И разжимает руки, отпуская плед.
На этот раз никто сюда не войдет, обещает она себе. Я приму тебя, Денница. Я твоя.
* * *
Легко обещаться кому-то, когда желание застилает разум. В сетях лихорадочных прикосновений становишься мягкой и податливой, словно понемногу таешь внутри собственной брони. Для Кати в ту ночь весь мир ничего не значил, просто не было его, мира.
А потом пришло неизбежное, отрезвляющее утро.
Пыль плясала в солнечном столбе и все вокруг казалось одновременно сияющим и грязным. Плед выглядел так, будто им вытирали под диваном, а потом укрывались — долго укрывались, месяцы, если не годы. Собственное бедро в непристойных белесых разводах вызвало у Катерины брезгливое чувство. Мужская подмышка возле Катиной щеки пахла диким зверем. И свет бил по глазам, отчего-то падая не сбоку, из кухонного окна, а с потолка, где никаких окон в советской квартире не было и быть не могло.

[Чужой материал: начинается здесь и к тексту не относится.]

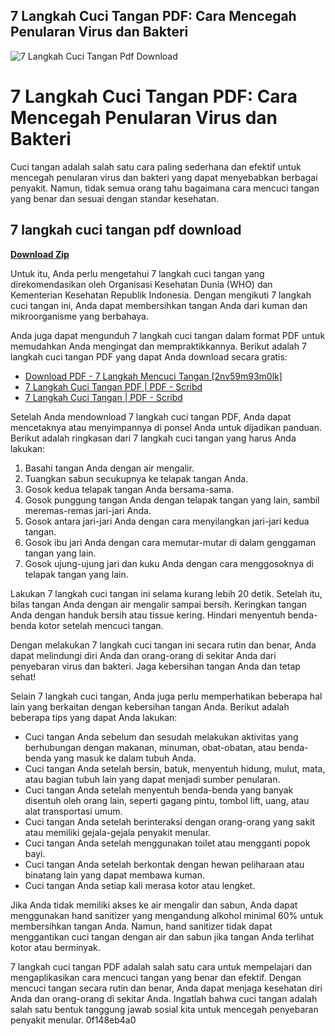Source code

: ## 7 Langkah Cuci Tangan PDF: Cara Mencegah Penularan Virus dan Bakteri

 
![7 Langkah Cuci Tangan Pdf Download](https://imgv2-1-f.scribdassets.com/img/document/379171952/149x198/e16b7f88a7/1545296688?v=1)

 
# 7 Langkah Cuci Tangan PDF: Cara Mencegah Penularan Virus dan Bakteri
 
Cuci tangan adalah salah satu cara paling sederhana dan efektif untuk mencegah penularan virus dan bakteri yang dapat menyebabkan berbagai penyakit. Namun, tidak semua orang tahu bagaimana cara mencuci tangan yang benar dan sesuai dengan standar kesehatan.
 
## 7 langkah cuci tangan pdf download


[**Download Zip**](https://www.google.com/url?q=https%3A%2F%2Ffancli.com%2F2tKFOD&sa=D&sntz=1&usg=AOvVaw0LANPIbj2WuAosxpN2icsI)

 
Untuk itu, Anda perlu mengetahui 7 langkah cuci tangan yang direkomendasikan oleh Organisasi Kesehatan Dunia (WHO) dan Kementerian Kesehatan Republik Indonesia. Dengan mengikuti 7 langkah cuci tangan ini, Anda dapat membersihkan tangan Anda dari kuman dan mikroorganisme yang berbahaya.
 
Anda juga dapat mengunduh 7 langkah cuci tangan dalam format PDF untuk memudahkan Anda mengingat dan mempraktikkannya. Berikut adalah 7 langkah cuci tangan PDF yang dapat Anda download secara gratis:
 
- [Download PDF - 7 Langkah Mencuci Tangan \[2nv59m93m0lk\]](https://idoc.pub/download/7-langkah-mencuci-tangan-2nv59m93m0lk)
- [7 Langkah Cuci Tangan PDF | PDF - Scribd](https://www.scribd.com/document/455790309/7-Langkah-Cuci-Tangan-pdf)
- [7 Langkah Cuci Tangan | PDF - Scribd](https://www.scribd.com/document/380331857/7-Langkah-Cuci-Tangan)

Setelah Anda mendownload 7 langkah cuci tangan PDF, Anda dapat mencetaknya atau menyimpannya di ponsel Anda untuk dijadikan panduan. Berikut adalah ringkasan dari 7 langkah cuci tangan yang harus Anda lakukan:

1. Basahi tangan Anda dengan air mengalir.
2. Tuangkan sabun secukupnya ke telapak tangan Anda.
3. Gosok kedua telapak tangan Anda bersama-sama.
4. Gosok punggung tangan Anda dengan telapak tangan yang lain, sambil meremas-remas jari-jari Anda.
5. Gosok antara jari-jari Anda dengan cara menyilangkan jari-jari kedua tangan.
6. Gosok ibu jari Anda dengan cara memutar-mutar di dalam genggaman tangan yang lain.
7. Gosok ujung-ujung jari dan kuku Anda dengan cara menggosoknya di telapak tangan yang lain.

Lakukan 7 langkah cuci tangan ini selama kurang lebih 20 detik. Setelah itu, bilas tangan Anda dengan air mengalir sampai bersih. Keringkan tangan Anda dengan handuk bersih atau tissue kering. Hindari menyentuh benda-benda kotor setelah mencuci tangan.
 
Dengan melakukan 7 langkah cuci tangan ini secara rutin dan benar, Anda dapat melindungi diri Anda dan orang-orang di sekitar Anda dari penyebaran virus dan bakteri. Jaga kebersihan tangan Anda dan tetap sehat!
  
Selain 7 langkah cuci tangan, Anda juga perlu memperhatikan beberapa hal lain yang berkaitan dengan kebersihan tangan Anda. Berikut adalah beberapa tips yang dapat Anda lakukan:

- Cuci tangan Anda sebelum dan sesudah melakukan aktivitas yang berhubungan dengan makanan, minuman, obat-obatan, atau benda-benda yang masuk ke dalam tubuh Anda.
- Cuci tangan Anda setelah bersin, batuk, menyentuh hidung, mulut, mata, atau bagian tubuh lain yang dapat menjadi sumber penularan.
- Cuci tangan Anda setelah menyentuh benda-benda yang banyak disentuh oleh orang lain, seperti gagang pintu, tombol lift, uang, atau alat transportasi umum.
- Cuci tangan Anda setelah berinteraksi dengan orang-orang yang sakit atau memiliki gejala-gejala penyakit menular.
- Cuci tangan Anda setelah menggunakan toilet atau mengganti popok bayi.
- Cuci tangan Anda setelah berkontak dengan hewan peliharaan atau binatang lain yang dapat membawa kuman.
- Cuci tangan Anda setiap kali merasa kotor atau lengket.

Jika Anda tidak memiliki akses ke air mengalir dan sabun, Anda dapat menggunakan hand sanitizer yang mengandung alkohol minimal 60% untuk membersihkan tangan Anda. Namun, hand sanitizer tidak dapat menggantikan cuci tangan dengan air dan sabun jika tangan Anda terlihat kotor atau berminyak.
 
7 langkah cuci tangan PDF adalah salah satu cara untuk mempelajari dan mengaplikasikan cara mencuci tangan yang benar dan efektif. Dengan mencuci tangan secara rutin dan benar, Anda dapat menjaga kesehatan diri Anda dan orang-orang di sekitar Anda. Ingatlah bahwa cuci tangan adalah salah satu bentuk tanggung jawab sosial kita untuk mencegah penyebaran penyakit menular.
 0f148eb4a0
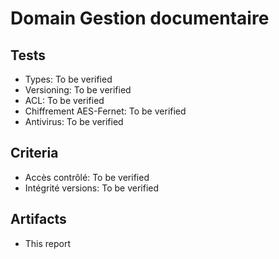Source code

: # Domain Gestion documentaire

## Tests

- Types: To be verified
- Versioning: To be verified
- ACL: To be verified
- Chiffrement AES-Fernet: To be verified
- Antivirus: To be verified

## Criteria

- Accès contrôlé: To be verified
- Intégrité versions: To be verified

## Artifacts

- This report

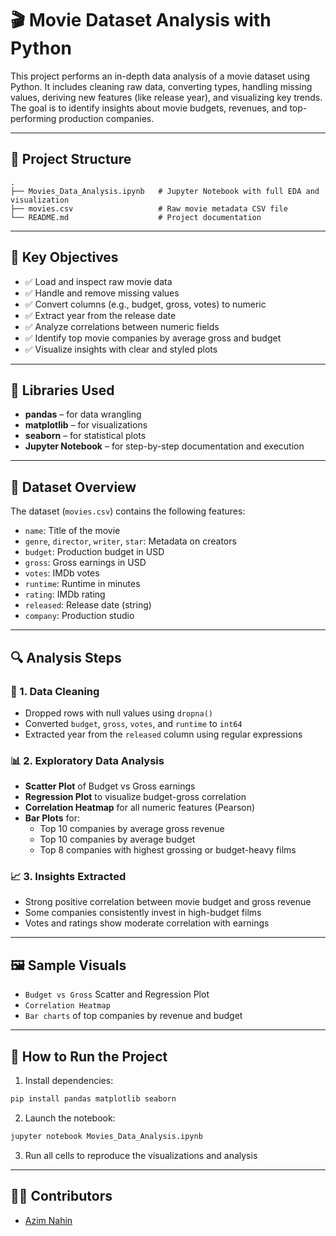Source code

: 
# 🎬 Movie Dataset Analysis with Python

This project performs an in-depth data analysis of a movie dataset using Python. It includes cleaning raw data, converting types, handling missing values, deriving new features (like release year), and visualizing key trends. The goal is to identify insights about movie budgets, revenues, and top-performing production companies.

---

## 📁 Project Structure

```
.
├── Movies_Data_Analysis.ipynb   # Jupyter Notebook with full EDA and visualization
├── movies.csv                   # Raw movie metadata CSV file
└── README.md                    # Project documentation
```

---

## 📌 Key Objectives

- ✅ Load and inspect raw movie data
- ✅ Handle and remove missing values
- ✅ Convert columns (e.g., budget, gross, votes) to numeric
- ✅ Extract year from the release date
- ✅ Analyze correlations between numeric fields
- ✅ Identify top movie companies by average gross and budget
- ✅ Visualize insights with clear and styled plots

---

## 🧪 Libraries Used

- **pandas** – for data wrangling
- **matplotlib** – for visualizations
- **seaborn** – for statistical plots
- **Jupyter Notebook** – for step-by-step documentation and execution

---

## 📂 Dataset Overview

The dataset (`movies.csv`) contains the following features:

- `name`: Title of the movie
- `genre`, `director`, `writer`, `star`: Metadata on creators
- `budget`: Production budget in USD
- `gross`: Gross earnings in USD
- `votes`: IMDb votes
- `runtime`: Runtime in minutes
- `rating`: IMDb rating
- `released`: Release date (string)
- `company`: Production studio

---

## 🔍 Analysis Steps

### 🧹 1. Data Cleaning
- Dropped rows with null values using `dropna()`
- Converted `budget`, `gross`, `votes`, and `runtime` to `int64`
- Extracted year from the `released` column using regular expressions

### 📊 2. Exploratory Data Analysis
- **Scatter Plot** of Budget vs Gross earnings
- **Regression Plot** to visualize budget-gross correlation
- **Correlation Heatmap** for all numeric features (Pearson)
- **Bar Plots** for:
  - Top 10 companies by average gross revenue
  - Top 10 companies by average budget
  - Top 8 companies with highest grossing or budget-heavy films

### 📈 3. Insights Extracted
- Strong positive correlation between movie budget and gross revenue
- Some companies consistently invest in high-budget films
- Votes and ratings show moderate correlation with earnings

---

## 🖼️ Sample Visuals

- `Budget vs Gross` Scatter and Regression Plot  
- `Correlation Heatmap`  
- `Bar charts` of top companies by revenue and budget

---

## 🚀 How to Run the Project

1. Install dependencies:

```bash
pip install pandas matplotlib seaborn
```

2. Launch the notebook:

```bash
jupyter notebook Movies_Data_Analysis.ipynb
```

3. Run all cells to reproduce the visualizations and analysis

---

## 👩‍💻 Contributors
- [Azim Nahin](https://github.com/AzimNahin)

Но до поры до времени Катя решила про эту странность забыть, отвлекшись на боль и ломоту: привычные к мягким кроватям бока ныли от лежания на полу, тянуло шею от не самой удобной на свете подушки — мужского бицепса, от засохшего пота — своего и чужого — тело чесалось от макушки до пят, буквально. И невыносимо хотелось сбежать куда-то, где не будет Морехода, мерно дышащего рядом, где паника накроет Катерину угарной волной и внутренний голос, перебивая сам себя, сможет задать сотню вопросов, ни на один из которых у Кати не будет ответа. Под давлением страха и отвращения воздушные замки, ночью казавшиеся такими прочными, развеются. Вечность любви заканчивалась прямо здесь, под безжалостными утренними лучами, на каменной плите, едва прикрытой сбившимся пледом… На каменной плите?